Historically, those who belong to the Nazarene Church have not been allowed to dance.
Eastern Nazarene College’s handbook has a section dedicated to dancing and it states that all student dances must be proposed at least six weeks in advance, and SDO has to approve the song list and lyrics. This complements the school’s entertainment philosophy, which follows the Church of the Nazarene’s Manual. This manual is a code of conduct for members of the Nazarene denomination.
Eastern’s handbook directly quotes the Church Manual by saying, “students should work to uphold the mission of the college and seek to ‘commit to God by avoiding evil of every kind, including music, literature, and entertainments that dishonor God.’”
This entertainment policy did not include a dancing portion before 2013, when Executive SGA President Ryan Piesco pushed through a policy clarifying the school’s stance on dancing, allowing dancing at events upon acceptance of an approved proposal. This opened the door for Eastern’s first-ever school dance in early 2014, and later, a spirit team.
Kadie Stade, who belongs to the Church of the Nazarene, started the Eastern Nazarene Dance Company. She first brought the idea to SGA before her sophomore year and was very clear about her intentions for the team.
She was referred to Brad Zarges, the current athletic director. They had many meetings, but they ended up successfully reaching her goal. Stade claims that even though it was a process to get the team established, there was surprisingly no struggle for it to be dance-related.
She gives a lot of credit to Zarges; it was his first year as athletic director. As such, he was very open to the idea of the dance team because it had never been done. “Shout out to Brad Zarges!” Stade laughed.
The Church of the Nazarene Manual (’13-’17) section 29.4 prohibits “all forms of dancing that detract from spiritual growth and break down proper moral inhibitions and reserve.” Stade guides the team to perform moves in a skillful way, rather than in a more provocative fashion. She views dance as a way of worship and uses her talents to give back to the Lord. She leads the team in prayer before every performance.
Stade believes our dance team is on the modest side compared to others in terms of moves, music, and dress.

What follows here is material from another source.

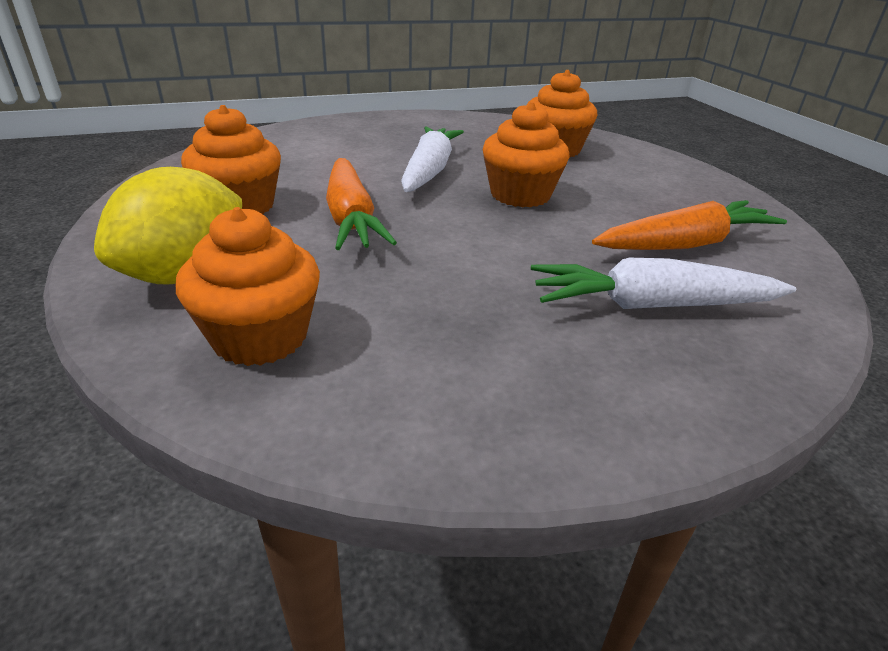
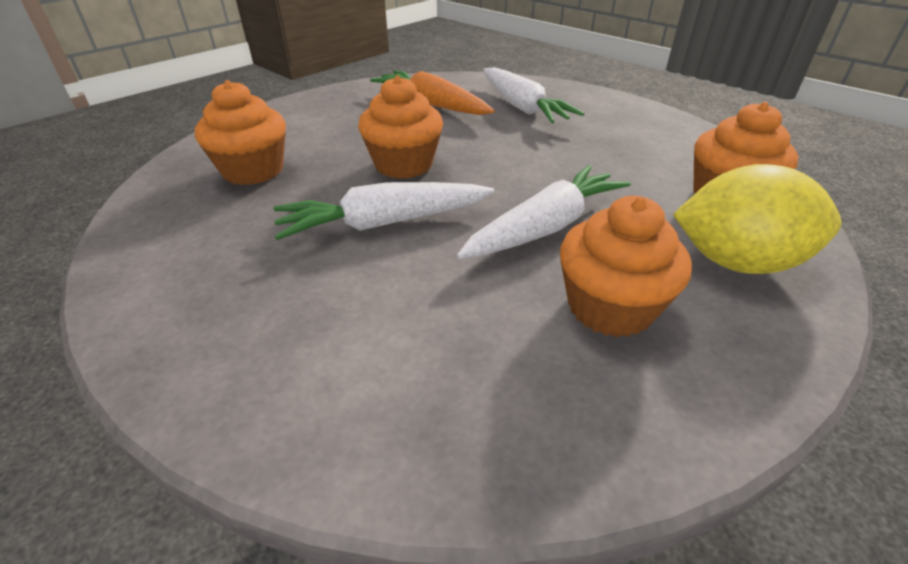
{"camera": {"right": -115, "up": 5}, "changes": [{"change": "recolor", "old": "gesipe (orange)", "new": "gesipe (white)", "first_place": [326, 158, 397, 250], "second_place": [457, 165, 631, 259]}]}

Despite the precautions she takes, on a few occasions, Stade has been met with some push back. She has been approached by SGA members gently reminding her that what she’s doing is against the handbook.
The Church Manual provides Biblical reasoning as to why they prohibit dancing, but none of them explicitly reference dancing. Matthew 22:36-39 is referenced, which details: Love the Lord first and your neighbor second. The Manual also references Colossians 3:1-17, verses that outline how believers are dead to their sin and made alive in Christ, no longer having to subscribe to worldly practices. Stade rebuts with Ecclesiastes 3:4 which says there is “a time to weep, and a time to laugh; a time to mourn, and a time to dance.”
While the Church of the Nazarene and Eastern Nazarene both have clauses that state their policy on dancing, the actual stance is murky. Dancing that could detract from spiritual growth is left up to argument and never explicitly outlined in the Church of the Nazarene’s Manual. Luckily for Stade, Eastern’s handbook has brought more clarity on the matter by recently allowing dancing; this allows her to use her talents to glorify God.